One of the reasons it’s smart to start your saving earlier in life — especially if you’re looking to buy a home — is that it opens up the option of picking a longer-term mortgage deal. Spreading your repayments out over more years, while it means more interest overall, can still bring down your actual month-by-month costs by a lot. In fact, with the right mortgage, it can easily work out cheaper than renting. Obviously enough, you’ve still got to scrape together your deposit to get started, but once that’s out of the way the road ahead can turn out much less rocky.
Speaking of saving for a deposit...
Lifetime ISAs
A Lifetime ISA is a really strong way to save toward a deposit to lay down on your first home. If you qualify for one – basically meaning you’re between 18 and 39 years old – then you get a yearly pay-in limit of £4,000 and a 25% top-up on everything you save up to that limit. So, assuming you pay in the maximum in a year, the government will dump an extra grand into your savings pot.
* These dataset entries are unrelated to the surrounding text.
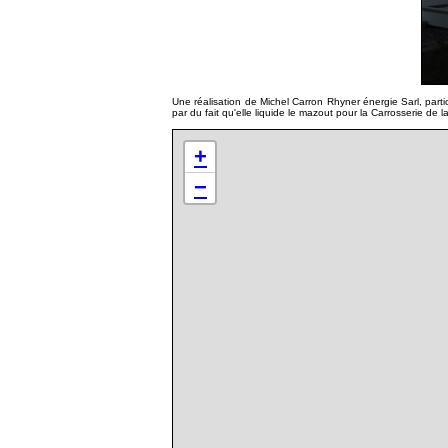
Une réalisation de Michel Carron Rhyner énergie Sarl, partic
par du fait qu'elle liquide le mazout pour la Carrosserie de l
+
−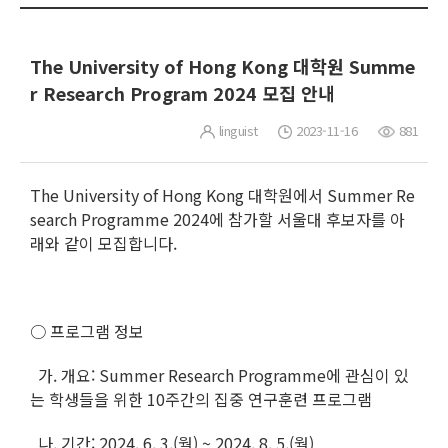
The University of Hong Kong 대학원 Summe
r Research Program 2024 모집 안내
linguist
2023-11-16
881
The University of Hong Kong 대학원에서 Summer Re
search Programme 2024에 참가할 서울대 후보자를 아
래와 같이 모집합니다.
○ 프로그램 정보
가. 개요: Summer Research Programme에 관심이 있
는 학생들을 위한 10주간의 집중 연구훈련 프로그램
나. 기간: 2024. 6. 3.(월) ~ 2024. 8. 5.(월)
As with other kinds of ISA, you’ve got a few choices about how your money is used. It’s possible that you could see the highest yearly growth in your savings with a stocks and shares LISA, for instance. However, when there’s a specific target to be saved toward, a lot of people lean toward the potentially less risky cash ISA option.
There’s one slight catch with LISAs that you need to be aware of, though. Most of the benefits disappear instantly if you need access to your money in a rush. If you take anything out before the age of 60 to use for anything other than buying a home, you get hit with a 25% penalty to pay. This basically wipes out all of the top-up payments you’ve received on that money. If you’re actually saving toward buying a house, then there’s no problem – unless you hit a bump in the road and need to cash out early.